The initial companies who intend to participate in the initiative represent both the demand and supply side of the computer industry, including computer manufacturers and chip makers, as well as universities, environmental groups, energy companies, retailers, government agencies and others. The group will formalize its membership in coming weeks.

"By 2010, the Climate Savers Computing Initiative will cut greenhouse gas emissions in an amount equal to removing more than 11 million cars from the road or shutting down 20 500-megawatt coal-fired power plants--a significant step in reducing the emissions affecting our planet," said Pat Gelsinger, senior vice president and general manager of Intel's Digital Enterprise Group.

"Computers have helped us make huge strides toward a more efficient world today, with reduced travel, more productivity, online transactions and more," Gelsinger added. "But with today's latest energy-efficient technologies, we can do even more.
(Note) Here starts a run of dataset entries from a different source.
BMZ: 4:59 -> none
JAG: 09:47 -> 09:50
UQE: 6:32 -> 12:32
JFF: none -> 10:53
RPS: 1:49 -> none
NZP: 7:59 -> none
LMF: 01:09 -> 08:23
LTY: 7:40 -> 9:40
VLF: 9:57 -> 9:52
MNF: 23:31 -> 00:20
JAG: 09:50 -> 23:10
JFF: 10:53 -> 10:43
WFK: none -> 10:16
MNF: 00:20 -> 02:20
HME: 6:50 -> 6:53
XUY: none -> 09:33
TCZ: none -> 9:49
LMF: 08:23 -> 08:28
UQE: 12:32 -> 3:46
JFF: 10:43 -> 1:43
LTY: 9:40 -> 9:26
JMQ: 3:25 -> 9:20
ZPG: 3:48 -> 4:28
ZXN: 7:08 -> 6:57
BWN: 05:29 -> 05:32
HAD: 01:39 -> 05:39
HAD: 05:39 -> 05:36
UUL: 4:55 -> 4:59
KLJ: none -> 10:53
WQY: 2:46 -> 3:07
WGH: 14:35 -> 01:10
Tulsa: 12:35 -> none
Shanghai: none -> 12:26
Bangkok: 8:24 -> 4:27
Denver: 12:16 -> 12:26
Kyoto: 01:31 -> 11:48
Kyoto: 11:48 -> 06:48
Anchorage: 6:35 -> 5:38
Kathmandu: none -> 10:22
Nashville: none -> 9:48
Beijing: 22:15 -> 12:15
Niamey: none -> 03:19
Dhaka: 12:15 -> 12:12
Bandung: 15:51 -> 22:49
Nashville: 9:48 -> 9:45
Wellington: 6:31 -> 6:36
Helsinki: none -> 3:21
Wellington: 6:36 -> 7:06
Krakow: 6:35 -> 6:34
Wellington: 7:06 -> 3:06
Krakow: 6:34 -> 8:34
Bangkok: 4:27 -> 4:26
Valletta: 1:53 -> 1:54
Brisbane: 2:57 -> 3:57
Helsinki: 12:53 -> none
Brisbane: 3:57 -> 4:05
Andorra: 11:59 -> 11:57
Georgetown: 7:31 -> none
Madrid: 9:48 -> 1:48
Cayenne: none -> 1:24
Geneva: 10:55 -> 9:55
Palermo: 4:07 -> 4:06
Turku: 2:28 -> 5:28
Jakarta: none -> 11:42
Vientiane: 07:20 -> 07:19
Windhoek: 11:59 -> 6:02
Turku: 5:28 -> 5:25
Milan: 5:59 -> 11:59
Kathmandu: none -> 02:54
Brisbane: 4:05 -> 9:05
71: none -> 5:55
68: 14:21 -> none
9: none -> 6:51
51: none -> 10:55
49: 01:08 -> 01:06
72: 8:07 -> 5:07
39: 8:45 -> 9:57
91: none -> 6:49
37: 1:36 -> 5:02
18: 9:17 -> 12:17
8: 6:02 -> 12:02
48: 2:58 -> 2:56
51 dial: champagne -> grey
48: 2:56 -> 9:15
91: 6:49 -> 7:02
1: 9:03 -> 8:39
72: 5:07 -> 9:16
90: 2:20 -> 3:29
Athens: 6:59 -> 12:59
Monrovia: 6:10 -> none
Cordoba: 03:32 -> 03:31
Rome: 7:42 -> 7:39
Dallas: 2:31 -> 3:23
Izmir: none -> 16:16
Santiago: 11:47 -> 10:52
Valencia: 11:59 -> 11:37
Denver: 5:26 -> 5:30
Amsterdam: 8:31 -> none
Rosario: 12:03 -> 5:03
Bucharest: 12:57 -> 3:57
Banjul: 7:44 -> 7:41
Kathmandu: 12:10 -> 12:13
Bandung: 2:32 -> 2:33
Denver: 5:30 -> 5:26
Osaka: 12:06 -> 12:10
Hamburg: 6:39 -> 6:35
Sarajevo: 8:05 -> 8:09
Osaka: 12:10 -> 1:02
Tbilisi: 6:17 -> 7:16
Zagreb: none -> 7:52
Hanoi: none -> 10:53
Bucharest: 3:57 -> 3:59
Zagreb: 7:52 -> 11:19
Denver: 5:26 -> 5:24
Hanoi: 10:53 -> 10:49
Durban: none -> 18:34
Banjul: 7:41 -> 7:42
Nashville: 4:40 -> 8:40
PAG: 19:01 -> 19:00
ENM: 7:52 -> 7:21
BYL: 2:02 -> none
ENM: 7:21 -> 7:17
The commitment of the member companies that are here with us today is a firm statement to the collective resolve to make an enormous impact."

Computer and computer component manufacturers who support the initiative are committed to building energy-efficient products that meet or surpass the Environmental Protection Agency's Energy Star® guidelines. Businesses must also commit to requiring high-efficiency systems for the majority of their corporate desktop PCs and volume server purchases and to deploy and use power management tools on desktop PCs.

Individual consumers can also support the Climate Savers Computing Initiative by signing up at www.climatesaverscomputing.org, where they will be able to pledge to purchase an initiative-certified system. The web site will also help consumers learn how to take advantage of their existing computer's power-saving capabilities such as sleep and hibernate modes, which can reduce the amount of energy consumed by up to 60 percent.